26. Person of Interest (2011-2016)
For a lot of Black folks Person of Interest might go down as the show that drove Taraji P. Henson away. And there is something disturbing and sad about the fact that the show’s themes didn’t start to cohere until her character dies. But once it does, boy does the show blossom. It’s the best show we have ever had that depicts with frightening clarity just how dangerous and scary technology can be in the context of policing. Plus – Amy Acker and Sarah Shahi were remarkable in their roles.
25. Lost Girl (2010-2015)
The best female-led genre show since Buffy the Vampire Slayer, Lost Girl was a revelation when I stumbled across it. The show handled Bo’s sexuality so casually that it truly became just one of the many things that defined her character. And yet because the show was about a succubus – and thus about female sexuality as a manifestation of female power – the show got to explore the many ways that society and culture warp and manipulate female possibility.

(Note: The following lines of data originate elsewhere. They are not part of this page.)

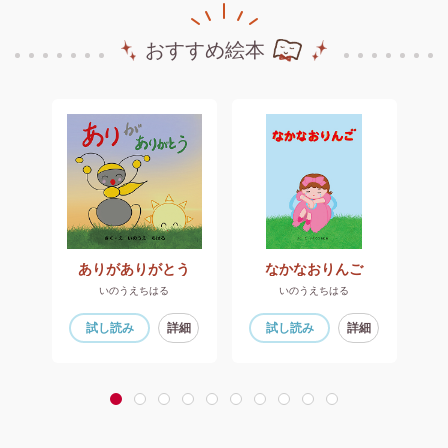
おすすめ絵本
ありがありがとう
なかなおりんご
キ
いのうえちはる
いのうえちはる
細
試し読み
詳細
試し読み
詳細
1
2
3
4
5
6
7
8
9
10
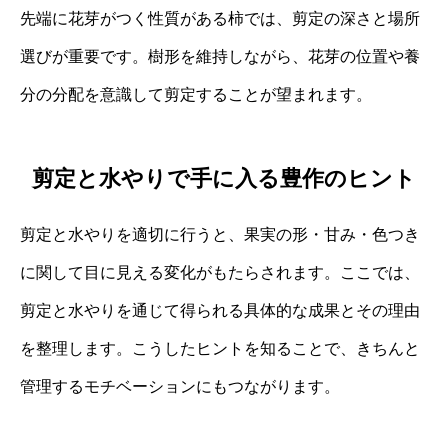
先端に花芽がつく性質がある柿では、剪定の深さと場所
選びが重要です。樹形を維持しながら、花芽の位置や養
分の分配を意識して剪定することが望まれます。
剪定と水やりで手に入る豊作のヒント
剪定と水やりを適切に行うと、果実の形・甘み・色つき
に関して目に見える変化がもたらされます。ここでは、
剪定と水やりを通じて得られる具体的な成果とその理由
を整理します。こうしたヒントを知ることで、きちんと
管理するモチベーションにもつながります。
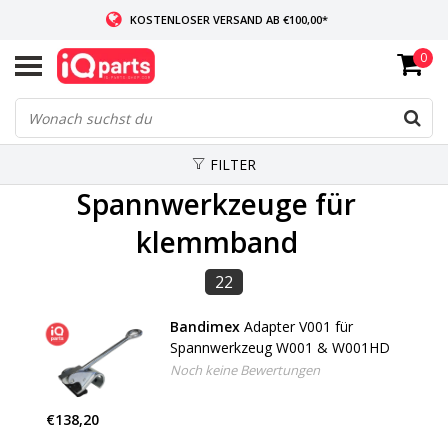
KOSTENLOSER VERSAND AB €100,00*
0
WENN AUF LAGER: VOR 14:00 UHR BESTELLT, VERSAND AM SELBEN TAG
WELTWEITE LIEFERUNG
FILTER
Spannwerkzeuge für
klemmband
22
Bandimex
Adapter V001 für
Spannwerkzeug W001 & W001HD
Noch keine Bewertungen
€138,20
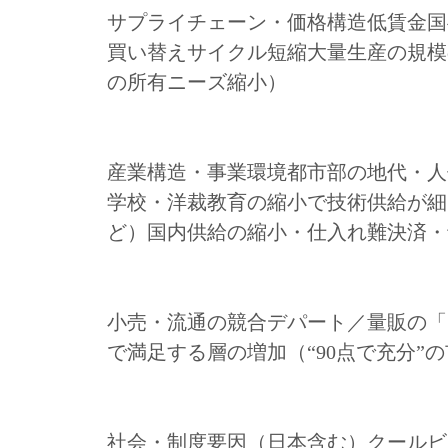
サプライチェーン・価格構造低賃金国
買い替えサイクル短縮大量生産の規模
の所有ニーズ縮小）
産業構造・事業環境都市部の地代・人
学校・洋裁教育の縮小で技術供給が細
ど）国内供給の縮小・仕入れ難決済・
小売・流通の競合デパート／量販の「
で満足する層の増加（“90点で充分
社会・制度要因（日本含む）クールビ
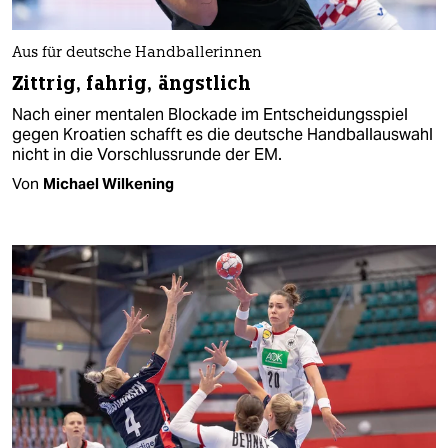
Aus für deutsche Handballerinnen
Zittrig, fahrig, ängstlich
Nach einer mentalen Blockade im Entscheidungsspiel
gegen Kroatien schafft es die deutsche Handballauswahl
nicht in die Vorschlussrunde der EM.
Von
Michael Wilkening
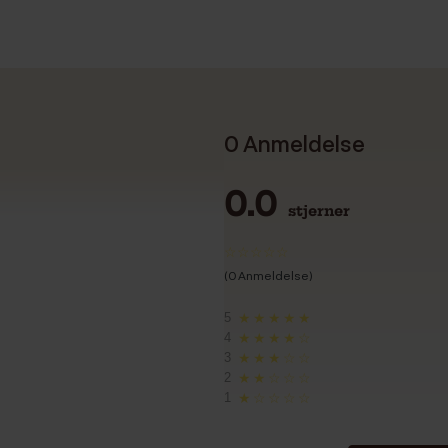
0 Anmeldelse
0.0
stjerner
(0 Anmeldelse)
5
★★★★★
4
★★★★☆
3
★★★☆☆
2
★★☆☆☆
1
★☆☆☆☆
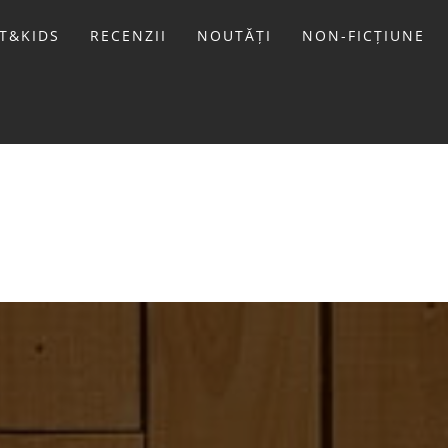
T&KIDS
RECENZII
NOUTĂȚI
NON-FICȚIUNE
LIVIU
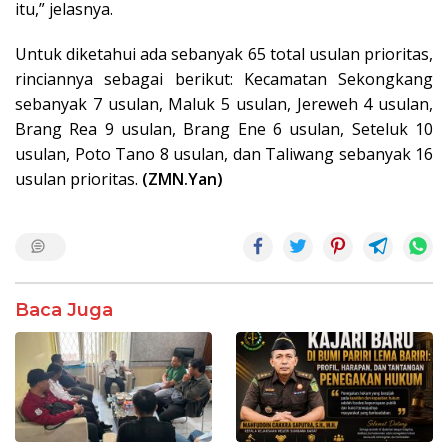
itu,” jelasnya.
Untuk diketahui ada sebanyak 65 total usulan prioritas,
rinciannya sebagai berikut: Kecamatan Sekongkang
sebanyak 7 usulan, Maluk 5 usulan, Jereweh 4 usulan,
Brang Rea 9 usulan, Brang Ene 6 usulan, Seteluk 10
usulan, Poto Tano 8 usulan, dan Taliwang sebanyak 16
usulan prioritas.
(ZMN.Yan)
Baca Juga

24. Game of Thrones (2011-2019)
There was a time when I thought Game of Thrones might be in my top 3 for the decade. The early seasons expanded, twisted, and adapted the source material in mostly interesting ways. I am partial to the interactions between Arya and Tywin Lannister in Season 2, for instance. But somewhere the show lost its way, not surprisingly somewhere around the time that the show ran out of books to adapt. It weren’t for the fact that Sansa and Arya had the clearest, most beautifully rendered arcs of the decade, the show might have been even lower. But those final two seasons…ugh.
23. Stranger Things (2016-present)
Stranger Things is fun, sometimes terrifying, and gets by – to a great degree – on the strength of it’s astonishing young cast. Each and every one of them are terrific, particularly Noah Schnapp in Season 2. But it would be a mistake to underestimate how beautifully the show depicts friendships at that really critical phase of life right before puberty. That is where the show for all its genre, scary trappings really comes alive.
22. Looking (2014-2016)
I expected to like Looking because I loved Andrew Haigh’s Weekend. But I wasn’t quite prepared for how nakedly the show would explore the self-involved, self-destructive nature of White gay men in places like San Francisco. The show did a brilliant job of exposing Patrick’s casual racism in his initial interactions with Richie. And smartly, the show treated it so matter-of-factly because that kind of thing happens. It’s part of who Patrick is and part of who a lot of White gay men are. Looking was interested in being a true slice of life and not an issue-based show that turned characters into causes. And for that, it’s the most revolutionary White gay show we’ve ever had.
21. Greenleaf (2016-present)
I remain fascinated with the tonal balancing act that Greenleaf achieves. It’s a show that could very easily be a melodramatic soap opera, but it’s not. It’s actually a tonal cousin to Six Feet Under, a Black dramedy about a family business. This just happens to be about Black megachurches, something we’ve never seen explored before. The show itself has both deep reverence for church and is clear-eyed about the way that these kinds of churches are – first and foremost – businesses. Lynn Whitfield, not surprisingly, holds this together with a performance that is always subtly grand, without being too big.